The compendium, which is accessible via interactive webpages on the WHO website and as a PDF for offline reference, also addresses priority settings for action, such as cities and urban settlements, as well as cross-cutting topics like children’s environmental health.
“Young children are especially vulnerable to environmental risks, which can affect their survival and lifelong health and well-being,” said Aboubacar Kampo, Director of Health Programs at UNICEF. “Healthy environments are a prerequisite for healthy children. Our assessment indicates that it can prevent a range of life-threatening diseases and quite significantly, up to a quarter of deaths among children under five years of age.
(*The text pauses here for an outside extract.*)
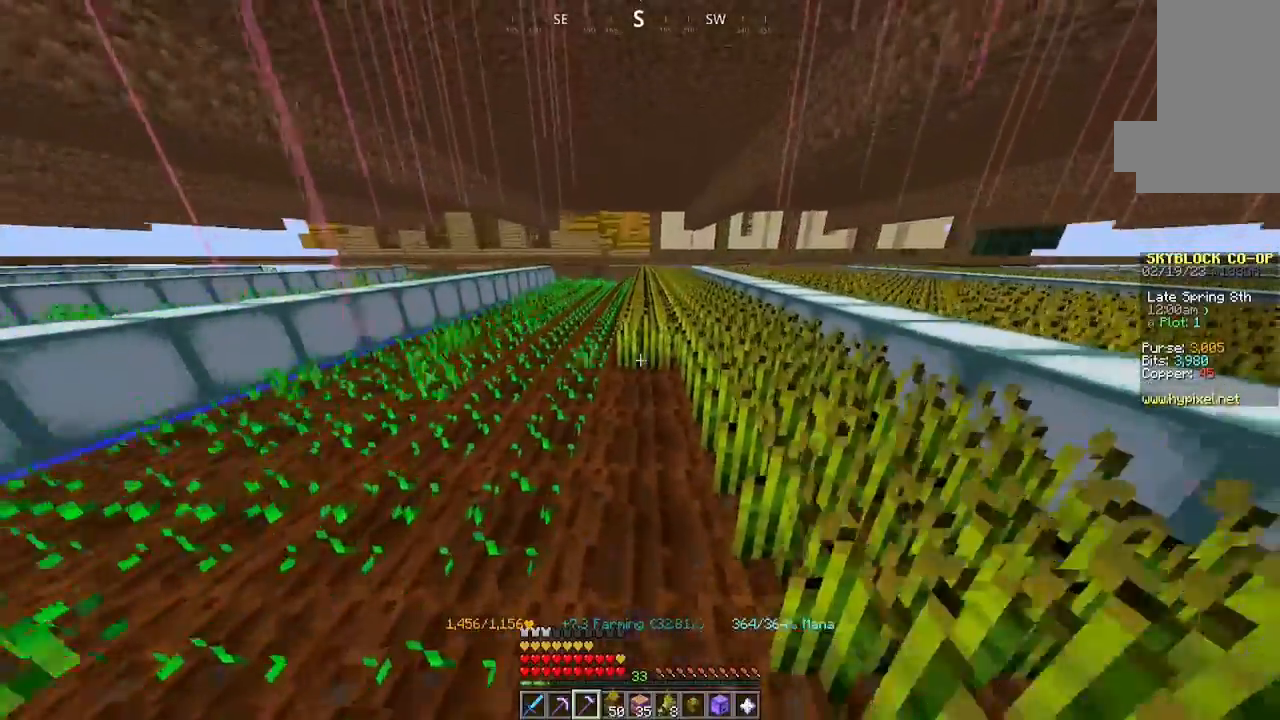
{"keys": ["w"], "mouse": ["left"], "events": []}
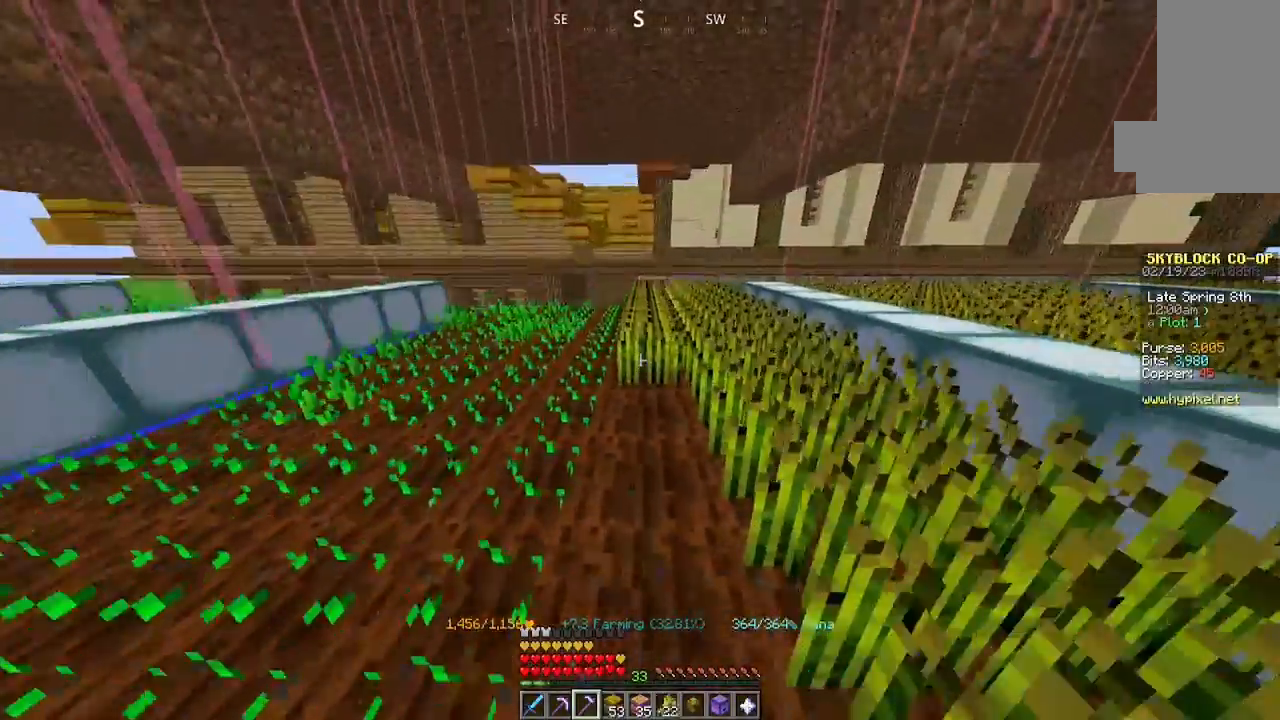
{"keys": ["a"], "mouse": [], "events": [[467, "a", "down"], [467, "w", "up"], [500, "mouse_left", "up"]]}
Furthermore, healthy environments work as preventative health care and help reduce unnecessary medical costs for families, enabling them to invest in socio-economic progress.”
Two thirds of deaths attributed to environmental risk factors are from non-communicable diseases (NCDs), such as heart disease, stroke and cancer, making the actions in the compendium a crucial part of addressing the NCD epidemic.
The compendium can also play an important role in achieving health equity, as low- and middle-income countries bear the greatest environmental burden in all types of diseases and injuries.
“The Compendium can be used to engage in country dialogue on development priorities in line with the 2030 Agenda, and to direct resources accordingly for resilient, healthy, inclusive and sustainable development,” said Dr Mandeep Dhaliwal, Director of the HIV, Health and Development Group at UNDP. “By addressing the factors that cause a large burden of the disease in low- and middle-income countries, the Compendium offers policymakers, the private sector and other stakeholders valuable tools for creating the transformative change needed to secure a healthy future for people and planet.”
“Channeling investments into the actions that address the triple planetary crises of climate change, biodiversity loss and pollution, which have profound implications for health, is key. We must transform the way we value nature if we are to safeguard health and achieve the Sustainable Development Goals — a major shift that requires multi-sector, multi-agency efforts. This compendium, by making available key tools and methodologies developed by a broad range of development partners is an important step in this direction and in promoting positive environment and health outcomes,” said Monika MacDevette, Chief, Chemicals and Health Branch, UNEP.
The compendium is a “living” repository, subject to updates and new guidance as they become available from partner organizations. Each action is briefly described and refers to the source for greater detail.
It calls for a scaling up of actions in countries by ministries of health and others at national, regional, local levels, with each of the outlined interventions classified according to principally involved sectors, level of implementation and necessary instruments, such as regulation, taxes and subsidies, infrastructure, education, communication, and others.